While these are the minimum, part of your final grade will involve going beyond the minimum to present visually appealing results. My sample output shows an example - you do not need to conform to the exact examples. Take a look at tools online, such as BLAST and EMBOSS to get ideas on visualizing alignments. One suggestion is to break them alignment into smaller segments (50 in my sample output). Another is to use the matplotlib library to visualize the scoring matrix of optimal scores.

Sample output

Below our the outputs from the provided examples. My standard output of the alignment includes outputting 50 characters per line for each sequence, with the start and ending character indices indicated as well as (optional) markers to indicate perfect alignments ('|') and substitutions ('.'). Below are the outputs for several of the examples: <

• Test Example, gap penalty of -3: Standard output, File output, and Visual Plot
• Kinase proteins, gap penalty of -5: Standard output, File output, and Visual Plot
• Calcium pair, gap penalty of -7: Standard output, File output

Additional requirements

• Your program should follow good design practices - effective top-down design, modularity, commenting for functions and non-trivial code, etc.
• You may submit as many additional files as you wish. For example, any classes you define can be defined in a separate file. But the main program should be in localAlign.py
• Practice defensive programming; e.g., did the user provide enough arguments on the command line? Are the files formatted properly? You do not need to check if the contents of the file make sense.
• Do not interact with the user for your program - if an incorrect filename is given, simply exit the program with a message; do not prompt for a new file.
• Clean up any debugging print statements. It will be useful to print out matrices when debugging, but be sure to remove this when handing in.

Command-line arguments

To use command-line arguments in Python, first, import the sys library.

from sys import *

You can now access a list argv containing all of the arguments. Recall that argv[0] is the name of the program, while argv[1] is the first argument provided by the user.

Substitution Matrix

Reading in the substitution matrix will require some careful thought and testing. One method is to simply store the values as a 20 by 20 two-dimensional array of integers and then have a separate function that maps amino acid characters to an index.

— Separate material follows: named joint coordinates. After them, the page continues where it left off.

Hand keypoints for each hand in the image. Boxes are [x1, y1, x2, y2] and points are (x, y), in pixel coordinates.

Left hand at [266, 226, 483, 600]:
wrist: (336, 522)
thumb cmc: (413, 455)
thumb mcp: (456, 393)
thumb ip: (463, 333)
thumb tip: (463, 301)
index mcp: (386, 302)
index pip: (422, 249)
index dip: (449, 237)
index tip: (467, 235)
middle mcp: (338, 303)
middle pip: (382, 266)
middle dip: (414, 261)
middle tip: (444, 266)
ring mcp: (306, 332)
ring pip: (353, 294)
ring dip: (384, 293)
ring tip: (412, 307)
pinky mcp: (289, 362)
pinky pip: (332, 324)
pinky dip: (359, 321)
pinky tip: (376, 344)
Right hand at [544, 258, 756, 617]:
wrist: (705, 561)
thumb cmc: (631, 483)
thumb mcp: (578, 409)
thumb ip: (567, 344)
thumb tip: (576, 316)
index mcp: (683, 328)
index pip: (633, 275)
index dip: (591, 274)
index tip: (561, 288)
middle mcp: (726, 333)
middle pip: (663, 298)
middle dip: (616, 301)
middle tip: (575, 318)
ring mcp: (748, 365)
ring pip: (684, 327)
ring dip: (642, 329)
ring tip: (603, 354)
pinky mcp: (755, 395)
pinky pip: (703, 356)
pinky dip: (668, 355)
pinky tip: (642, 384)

Another technique is to use a two-dimensional dictionary. Each row in the file will translate into a dictionary. They key is the character at the beginning of the line. The value it maps to is itself a dictionary containing all of the (column,value) pairs for that row. If I do this in python for just the first two rows and columns and print the resulting dictionary of dictionaries, I get the following value:

{'A': {'A': 4, 'R': -1}, 'R': {'A': -1, 'R': 5}}

The first pair in the dictionary has a key 'A' and value which itself is a dictionary {'A': 4, 'R': -1}. If I want the substitution value for replacing an A with an R, I simple call:

>>> print s['A']['R']
-1

where s is the dictionary structure I stored the values in. It's a bit more complicated to think about, but easier to use since you will not need to map the amino acids to integers.

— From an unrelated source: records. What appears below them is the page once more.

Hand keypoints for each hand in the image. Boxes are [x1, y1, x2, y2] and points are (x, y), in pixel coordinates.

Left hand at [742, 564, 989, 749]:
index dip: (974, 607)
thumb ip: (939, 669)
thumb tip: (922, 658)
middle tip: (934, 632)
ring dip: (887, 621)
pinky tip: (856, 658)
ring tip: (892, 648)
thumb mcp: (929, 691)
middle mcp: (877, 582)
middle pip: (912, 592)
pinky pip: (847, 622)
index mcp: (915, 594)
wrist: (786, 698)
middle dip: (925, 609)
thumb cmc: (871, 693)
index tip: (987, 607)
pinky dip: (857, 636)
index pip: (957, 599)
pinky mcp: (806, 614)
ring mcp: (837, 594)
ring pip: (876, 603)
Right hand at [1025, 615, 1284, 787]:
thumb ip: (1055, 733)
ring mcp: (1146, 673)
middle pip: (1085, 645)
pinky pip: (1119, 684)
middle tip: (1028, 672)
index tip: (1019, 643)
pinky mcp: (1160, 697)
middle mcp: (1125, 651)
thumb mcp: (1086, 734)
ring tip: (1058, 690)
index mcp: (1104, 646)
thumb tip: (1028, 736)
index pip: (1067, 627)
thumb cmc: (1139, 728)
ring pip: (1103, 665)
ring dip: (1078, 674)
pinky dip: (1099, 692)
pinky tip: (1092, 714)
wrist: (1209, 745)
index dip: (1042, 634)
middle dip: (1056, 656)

A third approach is to stick with the two-dimensional array, but place it in a class SubstitutionMatrix such that you can create an object and call a getScore method that does all of the mapping for you. Either technique is acceptable, but your code should be readable and well designed. If using C++, either of the two- dimensional array options are probably easier to implement.

The problem set and paper response should be handed in on paper. You can hand them in class or place them in the mailbox outside my door by the due date.

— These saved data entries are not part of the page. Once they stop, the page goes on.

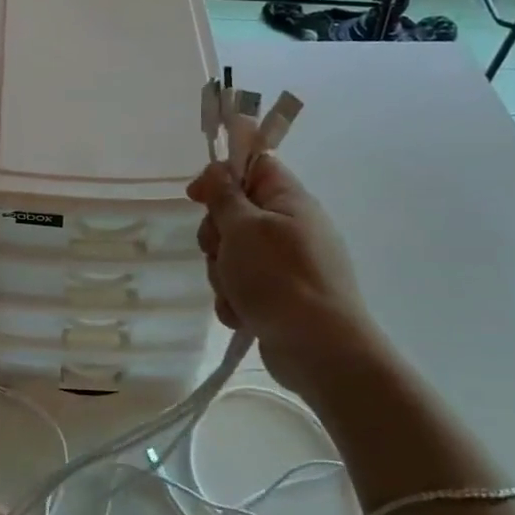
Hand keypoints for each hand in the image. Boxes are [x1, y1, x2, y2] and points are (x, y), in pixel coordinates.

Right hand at [187, 152, 381, 394]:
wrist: (318, 348)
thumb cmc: (279, 278)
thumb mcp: (243, 228)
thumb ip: (224, 196)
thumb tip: (218, 170)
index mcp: (289, 201)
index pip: (253, 166)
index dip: (221, 176)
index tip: (196, 196)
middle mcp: (290, 228)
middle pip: (234, 215)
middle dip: (216, 238)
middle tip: (219, 252)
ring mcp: (285, 265)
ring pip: (232, 255)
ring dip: (223, 274)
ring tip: (235, 293)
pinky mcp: (279, 297)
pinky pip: (242, 287)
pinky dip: (235, 300)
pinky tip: (242, 315)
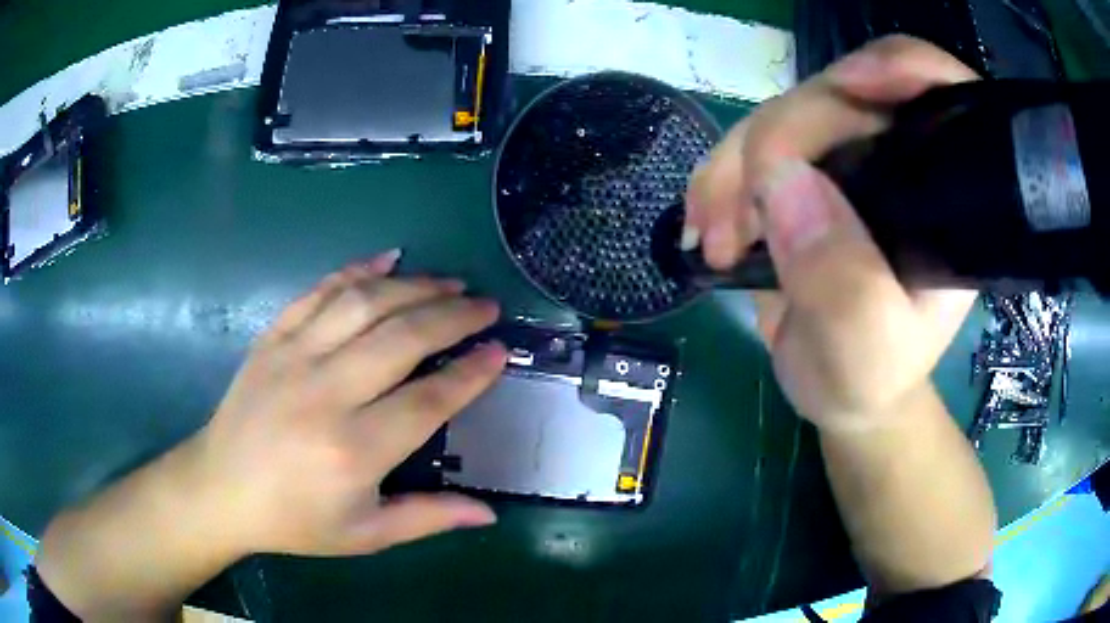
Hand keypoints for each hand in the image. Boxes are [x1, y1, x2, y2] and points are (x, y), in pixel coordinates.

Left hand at [193, 251, 505, 555]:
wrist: (221, 489)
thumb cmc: (294, 520)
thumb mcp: (364, 534)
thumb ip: (427, 517)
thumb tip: (488, 512)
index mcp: (353, 451)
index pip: (428, 401)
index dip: (470, 374)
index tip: (500, 351)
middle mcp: (325, 395)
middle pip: (401, 338)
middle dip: (453, 316)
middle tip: (486, 306)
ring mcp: (294, 358)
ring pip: (363, 304)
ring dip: (413, 286)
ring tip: (449, 283)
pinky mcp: (272, 338)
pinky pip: (318, 292)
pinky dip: (356, 269)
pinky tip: (388, 259)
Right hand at [685, 36, 979, 429]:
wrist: (838, 390)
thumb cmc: (869, 378)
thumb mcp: (866, 352)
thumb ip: (843, 282)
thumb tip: (782, 180)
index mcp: (945, 197)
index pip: (940, 96)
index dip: (899, 68)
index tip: (848, 86)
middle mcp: (901, 161)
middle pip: (839, 96)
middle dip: (777, 142)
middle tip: (732, 221)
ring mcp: (849, 161)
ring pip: (782, 117)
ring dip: (733, 170)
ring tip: (714, 242)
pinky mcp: (805, 173)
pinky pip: (751, 146)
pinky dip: (718, 181)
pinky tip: (707, 228)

Once you are satisfied with your program for local alignment, hand it in by typing handin68 at the unix prompt. Remember to select your partner using the 'p' option - you only need to do this once per lab.

You may run handin68 as many times as you like, and only the most recent submission will be recorded. This is useful if you realize after handing in some programs that you'd like to make a few more changes to them. Only files in this week's lab directory will be submitted.